Folium is extracted from the fruits of the Chrozophora tinctoria plant, native in Portugal. The blue/purple folium watercolors were used during Antiquity and the Middle Ages, mainly in the illuminations of precious manuscripts. However, the knowledge of its medicinal and dyeing properties was lost in the 19th century. It is known that Chrozophora tinctoria plant extracts were still used in Grand-Gallargues (France) until the turn of that century, where this blue was captured in cloths, with still medieval techniques; the blue-dyed cloths were later exported to Holland, where it was used to dye red the crust of Dutch cheese. This color transformation from blue into red is another mystery to be solved.

As described by Carolyn Wilke, from Science News, "Unmasking this color's identity took a mix of medieval knowledge and modern science". Indeed, medieval technical knowledge preserved in written sources was crucial to obtain almost pure extracts of folium. We studied several medieval documents and selected three medieval treatises describing in detail the preparation of folium dye to determine the best time for the collection of the fruits of Chrozophora tinctoria and the best way to extract the dye. For example, the 15th-century text, The book on how to make all the color paints for illuminating books, was indispensable in recreating folium. It describes how to extract the blue dye, instructing to squeeze the fruits, being careful not to break the seeds.

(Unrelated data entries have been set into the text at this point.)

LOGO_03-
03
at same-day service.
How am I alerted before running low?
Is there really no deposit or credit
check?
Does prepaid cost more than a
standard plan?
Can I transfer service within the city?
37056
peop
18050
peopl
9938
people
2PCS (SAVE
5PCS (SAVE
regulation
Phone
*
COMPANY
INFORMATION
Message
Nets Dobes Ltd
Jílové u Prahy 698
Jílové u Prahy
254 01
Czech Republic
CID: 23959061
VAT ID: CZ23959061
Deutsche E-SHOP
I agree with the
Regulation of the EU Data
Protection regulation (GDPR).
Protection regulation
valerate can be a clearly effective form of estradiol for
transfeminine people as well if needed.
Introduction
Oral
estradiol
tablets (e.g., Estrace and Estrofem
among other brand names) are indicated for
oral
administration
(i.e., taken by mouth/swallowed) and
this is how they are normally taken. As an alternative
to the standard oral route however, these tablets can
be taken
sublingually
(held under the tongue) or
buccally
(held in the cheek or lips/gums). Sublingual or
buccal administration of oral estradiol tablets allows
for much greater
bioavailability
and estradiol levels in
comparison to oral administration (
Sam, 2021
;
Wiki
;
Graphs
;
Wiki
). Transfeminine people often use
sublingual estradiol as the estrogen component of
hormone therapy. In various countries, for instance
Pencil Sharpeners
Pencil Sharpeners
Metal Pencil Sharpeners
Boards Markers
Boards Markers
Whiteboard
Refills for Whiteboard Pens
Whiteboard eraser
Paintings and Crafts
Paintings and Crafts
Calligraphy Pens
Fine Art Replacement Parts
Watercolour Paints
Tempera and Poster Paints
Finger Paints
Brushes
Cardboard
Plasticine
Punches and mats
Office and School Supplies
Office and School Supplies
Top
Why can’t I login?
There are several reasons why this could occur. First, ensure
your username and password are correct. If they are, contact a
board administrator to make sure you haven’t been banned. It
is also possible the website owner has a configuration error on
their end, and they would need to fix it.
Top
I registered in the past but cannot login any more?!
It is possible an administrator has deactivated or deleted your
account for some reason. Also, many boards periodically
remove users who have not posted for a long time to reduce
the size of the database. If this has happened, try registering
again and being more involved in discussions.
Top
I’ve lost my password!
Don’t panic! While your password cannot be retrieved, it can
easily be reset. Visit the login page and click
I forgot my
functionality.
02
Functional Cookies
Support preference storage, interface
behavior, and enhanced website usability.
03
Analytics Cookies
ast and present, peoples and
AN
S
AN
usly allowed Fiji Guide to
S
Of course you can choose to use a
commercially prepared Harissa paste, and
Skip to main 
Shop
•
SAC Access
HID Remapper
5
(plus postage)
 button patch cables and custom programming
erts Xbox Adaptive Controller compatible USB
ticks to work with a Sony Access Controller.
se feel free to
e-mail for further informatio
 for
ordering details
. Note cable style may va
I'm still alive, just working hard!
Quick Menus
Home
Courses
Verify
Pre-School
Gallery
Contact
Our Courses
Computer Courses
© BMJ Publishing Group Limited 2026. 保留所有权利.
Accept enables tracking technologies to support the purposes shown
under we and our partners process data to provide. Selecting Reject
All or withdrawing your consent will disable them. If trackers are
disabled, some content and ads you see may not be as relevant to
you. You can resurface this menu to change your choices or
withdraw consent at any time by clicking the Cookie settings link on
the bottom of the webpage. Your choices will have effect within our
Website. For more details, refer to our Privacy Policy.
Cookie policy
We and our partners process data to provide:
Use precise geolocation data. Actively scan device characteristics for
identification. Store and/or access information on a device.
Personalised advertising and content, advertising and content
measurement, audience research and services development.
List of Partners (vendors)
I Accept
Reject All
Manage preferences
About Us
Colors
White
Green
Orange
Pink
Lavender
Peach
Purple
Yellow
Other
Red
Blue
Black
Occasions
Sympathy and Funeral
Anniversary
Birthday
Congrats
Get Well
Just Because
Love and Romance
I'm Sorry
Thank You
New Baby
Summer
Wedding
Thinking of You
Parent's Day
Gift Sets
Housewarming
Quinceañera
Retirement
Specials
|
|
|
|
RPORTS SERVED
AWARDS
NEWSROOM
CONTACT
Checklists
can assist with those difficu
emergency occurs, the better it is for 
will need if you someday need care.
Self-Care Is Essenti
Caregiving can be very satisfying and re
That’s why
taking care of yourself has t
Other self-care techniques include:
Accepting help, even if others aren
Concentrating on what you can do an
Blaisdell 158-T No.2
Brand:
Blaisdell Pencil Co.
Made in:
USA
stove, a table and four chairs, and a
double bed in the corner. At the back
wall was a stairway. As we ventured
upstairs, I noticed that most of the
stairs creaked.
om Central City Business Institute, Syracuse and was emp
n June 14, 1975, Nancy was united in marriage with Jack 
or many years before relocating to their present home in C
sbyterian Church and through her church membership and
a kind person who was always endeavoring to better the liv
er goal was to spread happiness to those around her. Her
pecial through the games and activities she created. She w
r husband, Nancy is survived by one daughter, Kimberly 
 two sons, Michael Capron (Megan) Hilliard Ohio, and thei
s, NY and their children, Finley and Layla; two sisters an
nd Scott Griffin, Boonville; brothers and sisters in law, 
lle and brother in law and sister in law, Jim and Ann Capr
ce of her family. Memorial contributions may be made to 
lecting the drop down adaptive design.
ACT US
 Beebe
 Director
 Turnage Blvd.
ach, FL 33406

Field expeditions lead by Adelaide Clemente, a biologist, collected materials from the Chrozophora tinctoria plant. The plant was found in Southern Portugal (Granja/Mourão) and the fruits were collected during the summer months (from end July into September). The extracts obtained showed a blue dye as the main chromophore. The chromophore, i.e. the molecule responsible for color, was studied at the University of Porto, under the supervision of Victor de Freitas and Joana Oliveira. The purification and characterization of the folium chromophore were challenging, requiring the combination of multiple chemistry techniques (liquid and gas chromatography, mass spectrometry, and nuclear magnetic resonance). However, our efforts lead to the isolation of the molecule of folium which we named chrozophoridin.

The molecule behind folium, chrozophoridin, was used in ancient times to make a beautiful blue dye for painting illuminations, and it is neither an anthocyanin - found in many blue flowers and fruits - nor indigo, the most stable natural blue dye. It turns out to be in a class of its own!

In cultural heritage, understanding and preventing degradation processes involves the chemical structure of a dye. Only in this way, it will be possible to identify folium in artworks and study its properties, enabling new conservation strategies. We hope our work will help to ensure that the future generations can appreciate the vivid colors of medieval illuminations.